Mais cette revendication récurrente des acteurs régionaux se heurte à la nécessité de renforcer les contrôles, quelques mois après un rapport de la Cour des comptes européenne dénonçant 11% d’erreurs dans l’utilisation des fonds.
"Une administration financière saine n’est pas en contradiction avec des règles simplifiées" a-t-il néanmoins souligné, en plaidant pour une gestion efficace des biens du contribuable. "Je rêve que tout le contrôle financier opérationnel soit fait par les Etats membres afin que nous, Commission et Parlement européen, puissions nous concentrer sur le fond", a-t-il dit.
Pour l’avenir, il a également défendu un maintien des structures actuelles de la politique régionale européenne. "A l’avenir, on ne peut modifier ni les structures, ni les compétences de base de la politique de cohésion." Une manière de dire qu’il est hors de question d’exclure le Fonds social européen (FSE) de la politique régionale.

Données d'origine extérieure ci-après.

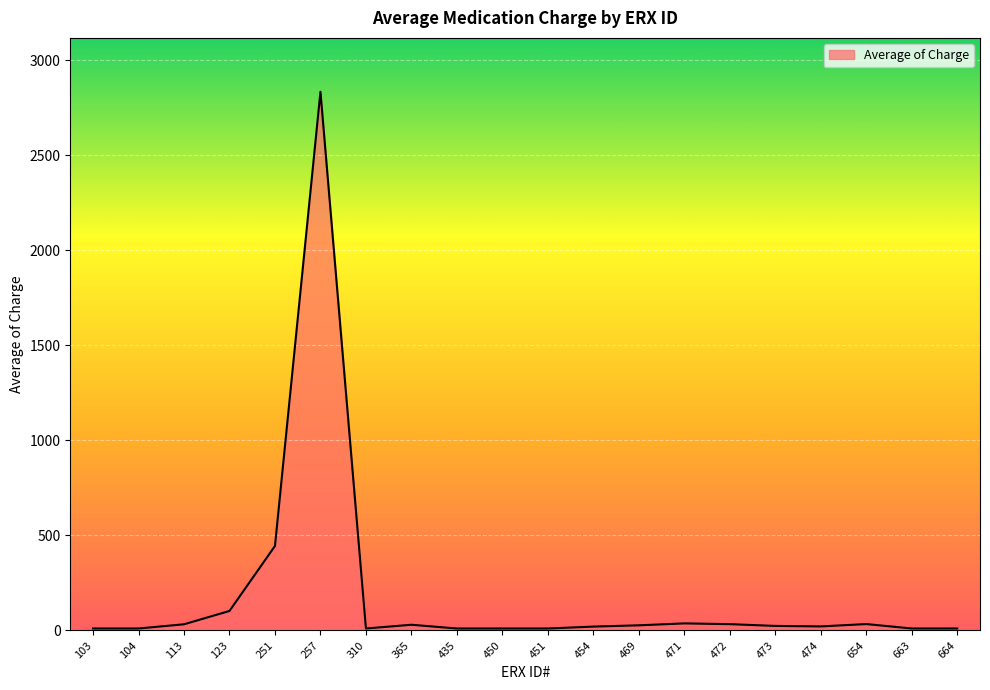

At which label is the value closest to 1422?

251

Interrogé sur la possibilité de publier un Livre blanc sur la cohésion territoriale, le commissaire désigné à laisser poindre sa perplexité : "Je ne m’oppose pas à un livre blanc sur la cohésion territoriale. Mais il faut se souvenir qu’un rapport [le cinquième rapport sur la cohésion territoriale, NDLR] sur le sujet est prévu à l’automne". Il a également reconnu que la définition de la cohésion territoriale était encore très floue.
Né en 1957 à Vienne, Johannes Hahn est un universitaire de formation.

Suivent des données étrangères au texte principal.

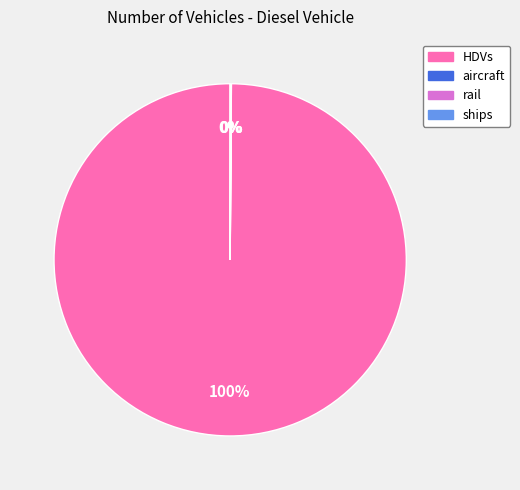

Which slice is the largest?

HDVs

Mais ce docteur ès philosophie a longtemps côtoyé le monde de l’industrie. De 1985 à 1987, il travaille à l’Union des industriels autrichiens, avant de devenir secrétaire général du Forum des professionnels des cadres autrichiens, puis de reprendre des fonctions dans l’industrie autrichienne.
C’est en 1992 qu’il entre réellement en politique en devenant directeur administratif du Parti populaire autrichien de Vienne. Il est ensuite élu devient député du Land de Vienne de 1996 à 2003, avant d’entrer au gouvernement de ce même Land.
En 2007, enfin, il devient ministre fédéral des Sciences et de la recherche. Dans ce cadre, il crée le «groupe de Salzbourg» qui réunit de manière informelle des ministres de plusieurs Etats d’Europe centrale et méridoniale (Pologne, République
tchèque, Slovaquie, Hongrie, Slovénie -, Roumanie, Bulgarie, Chypre, Malte et Suisse).